┌─ Data segment

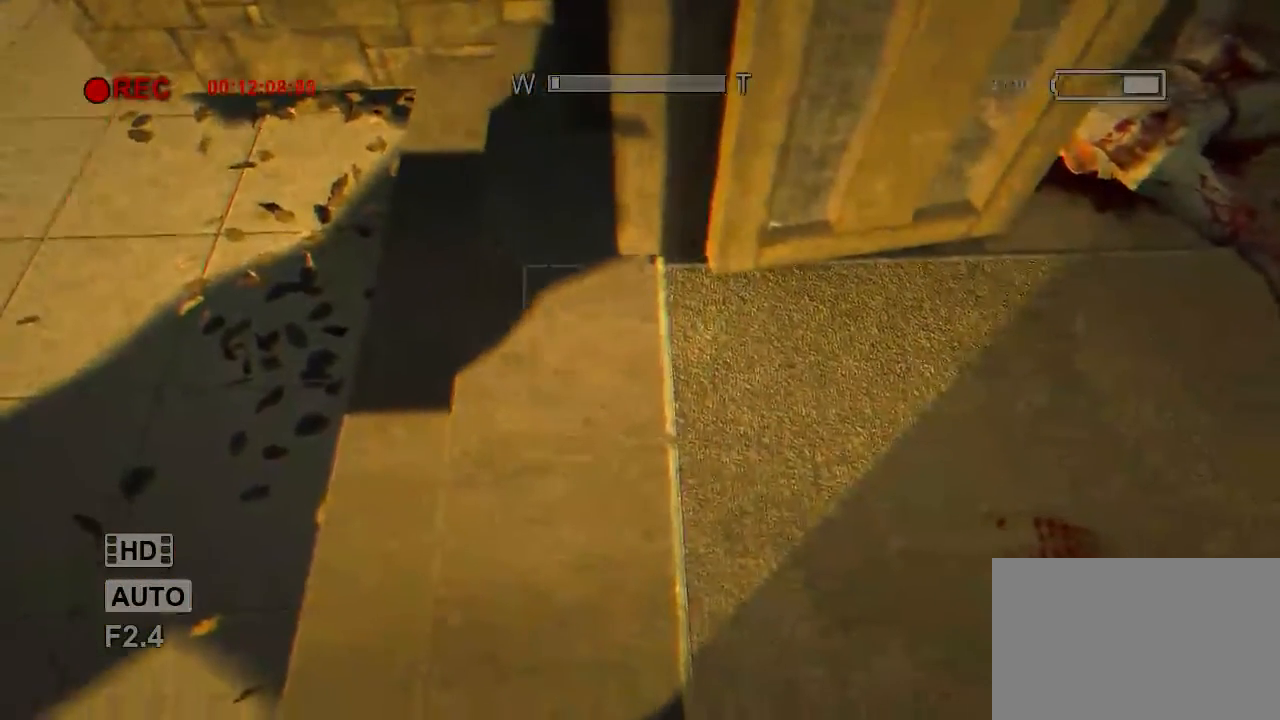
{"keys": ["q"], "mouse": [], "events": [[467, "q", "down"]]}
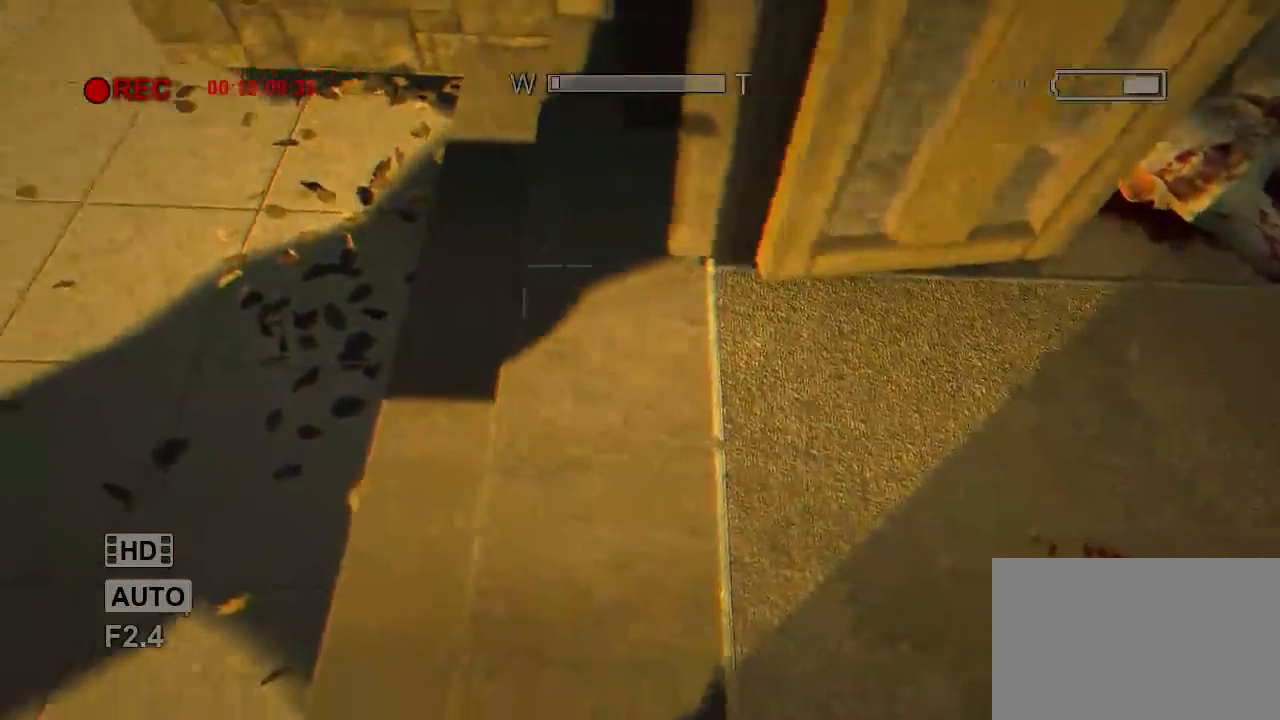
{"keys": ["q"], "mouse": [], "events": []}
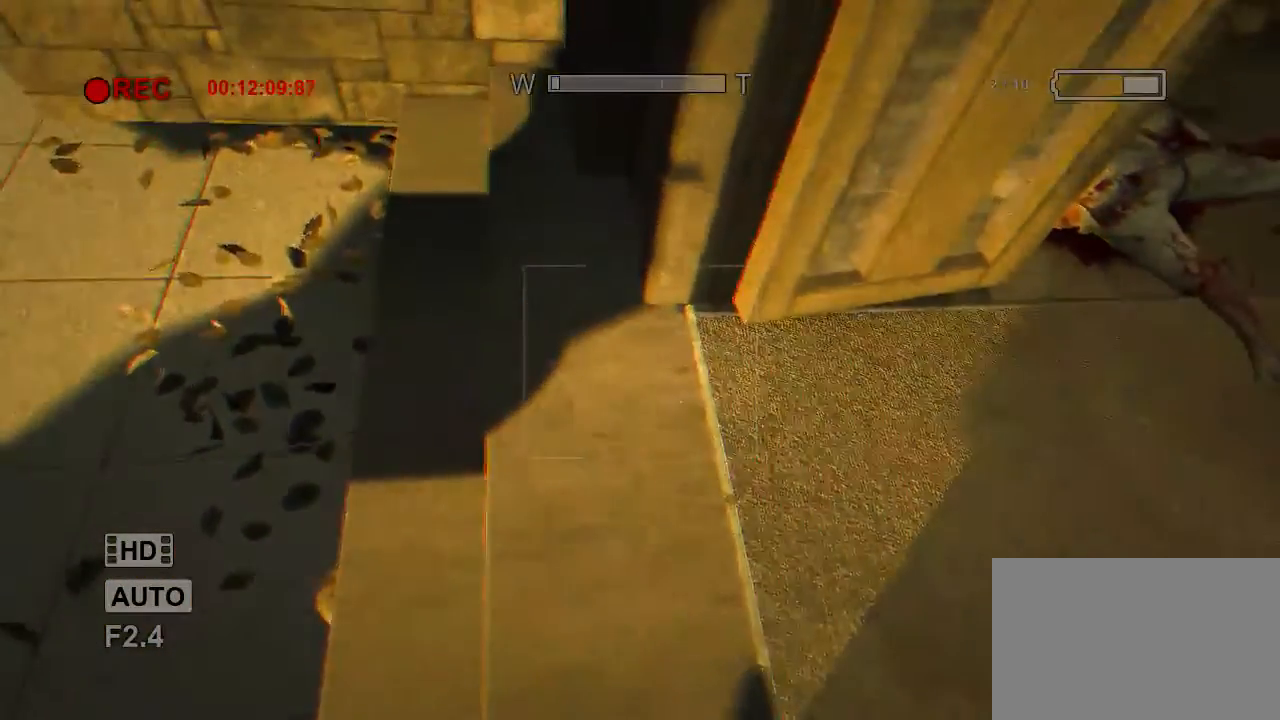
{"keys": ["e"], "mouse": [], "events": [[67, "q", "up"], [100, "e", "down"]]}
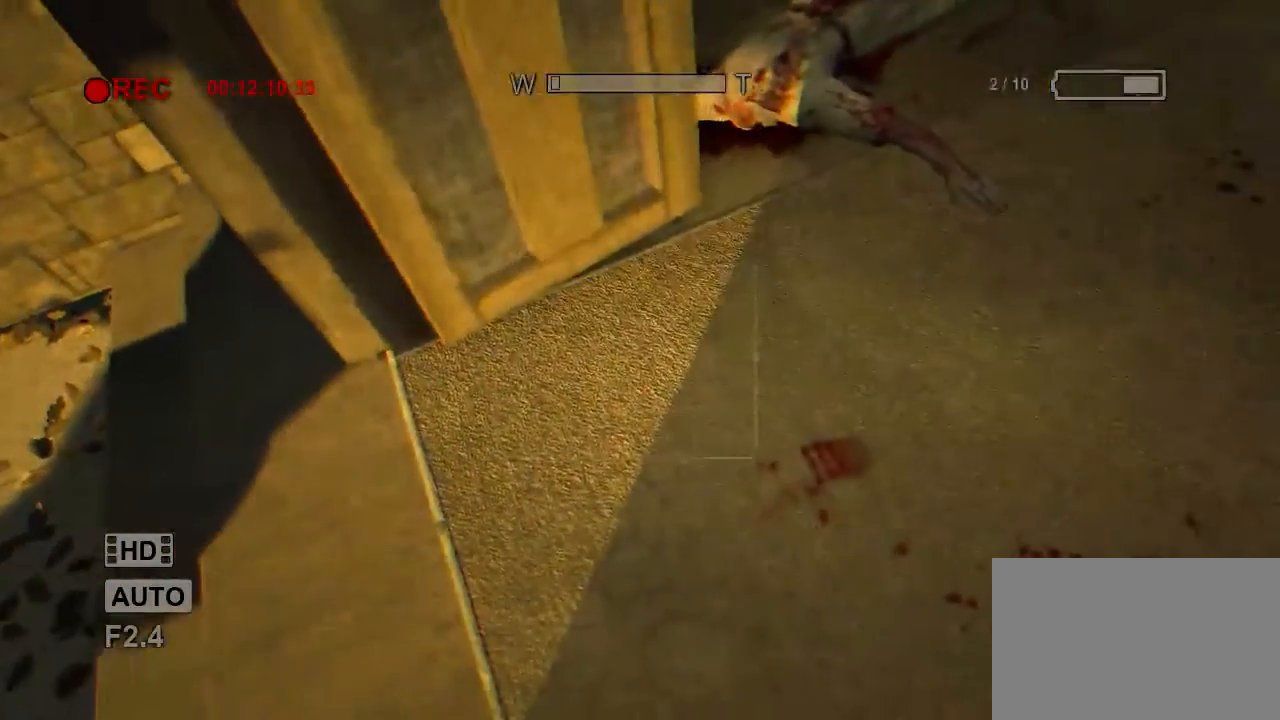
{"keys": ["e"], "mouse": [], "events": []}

└─

- **Exercise goal**: Images are to be left out; everything else in the material must be written out exactly.

- **Completed exercise**:
{"keys": ["q"], "mouse": [], "events": [[467, "q", "down"]]}
{"keys": ["q"], "mouse": [], "events": []}
{"keys": ["e"], "mouse": [], "events": [[67, "q", "up"], [100, "e", "down"]]}
{"keys": ["e"], "mouse": [], "events": []}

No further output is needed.